Rollins, 25, is a member of the USADA Registered Testing Pool, which consists of a select group of athletes who are subject to certain Whereabouts requirements in order to be located for out-of-competition testing. In 2016, Rollins received a Whereabouts Failure from the International Association of Athletics Federations (IAAF) for being unavailable for testing on April 27, 2016. Later in the year, Rollins received another Whereabouts Failure from USADA for not being available for testing on September 13, 2016. She then received a third Whereabouts Failure from the IAAF for not being available for testing on September 27, 2016. Outside of these Whereabouts Failures, Rollins completed eight out-of-competition tests over the course of 2016. However, under the rules of international Olympic sport, including the IAAF Anti-Doping Policy, the United States Olympic Committee National Anti-Doping Policies, and the USADA Protocol for Olympic and Paralympic Movement Testing (the USADA Protocol), all of which have adopted the World Anti-Doping Code, the combination of three Whereabouts Failures within a 12-month period constitutes a rule violation.

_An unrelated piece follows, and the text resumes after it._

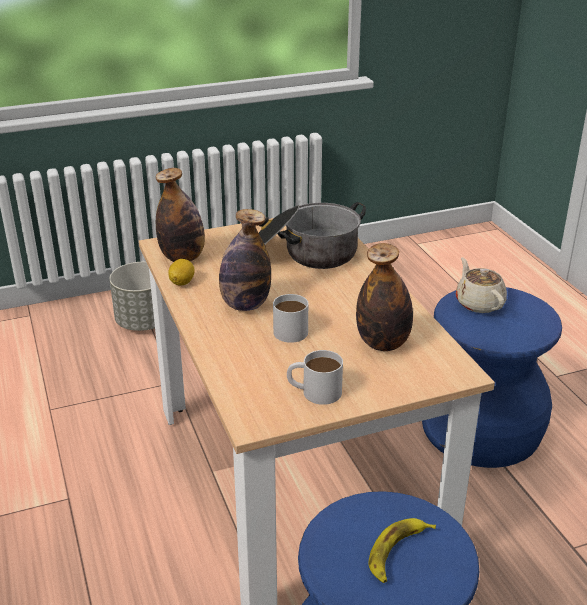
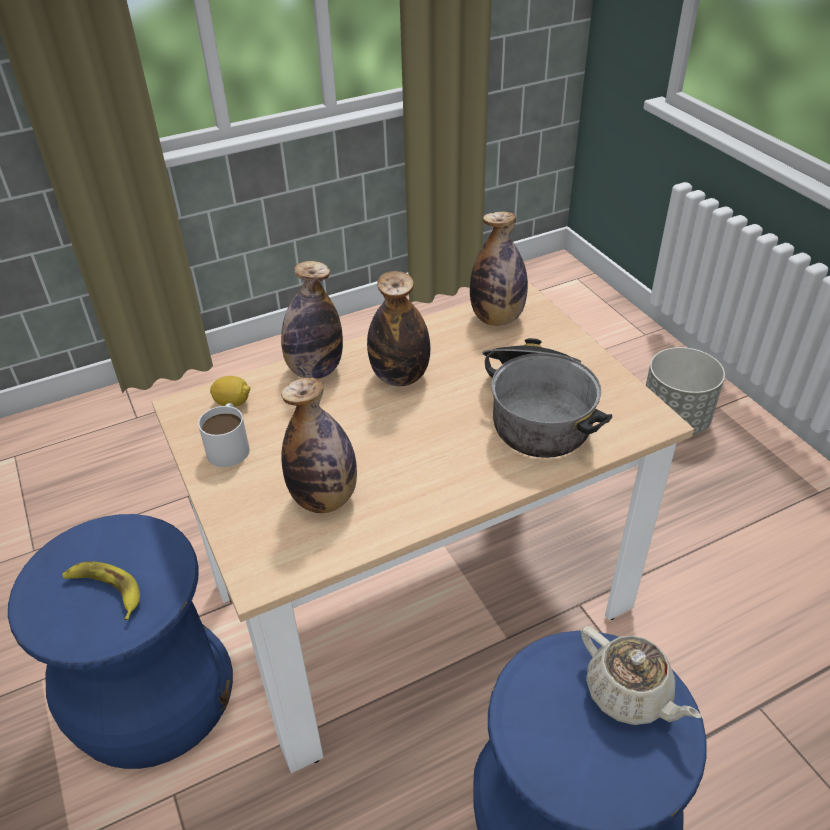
camera: 85 degrees right, 10 degrees up
lemon [168,259,195,285] -> lemon moved to [210,376,250,407]
white mug [273,294,308,343] -> none
beige teapot [456,257,507,313] -> beige teapot turned 75 degrees clockwise [581,626,701,725]
none -> bottle [281,261,343,379]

As is every athlete’s right under the USADA Protocol, Rollins challenged the case in a live hearing before independent arbitrators. The AAA panel, whose members are also members of the North American Court of Arbitration for Sport (CAS), began Rollins’ 12-month period of ineligibility on December 19, 2016, the date on which USADA formally notified Rollins of her potential rule violation. As a result of the rule violation, Rollins’ competitive results obtained on and subsequent to September 27, 2016, the date of her third Whereabouts Failure, have been disqualified, and any medals, points, and prizes are forfeited.

View AAA Decision Here

This decision, as well as other arbitral decisions, can be found here.

Accurate Whereabouts information is crucial for effective out-of-competition testing, which helps deter and detect doping by enabling no-notice sample collection. This is especially important because some prohibited substances have limited detection windows. In an effort to help athletes understand and fulfill their Whereabouts requirements, USADA conducts in-person and online educational sessions with athletes, sends email reminders about filing dates and obligations, maintains online and app-based filing and updating platforms, and gives athletes the option to receive daily and weekly reminders of their provided  Whereabouts information.

USADA is responsible for the testing and results management process for athletes in the U.S. Olympic and Paralympic Movement, including foreign athletes competing, training, or living in the U.S. USADA is equally dedicated to preserving the integrity of sport through research initiatives and educational programs.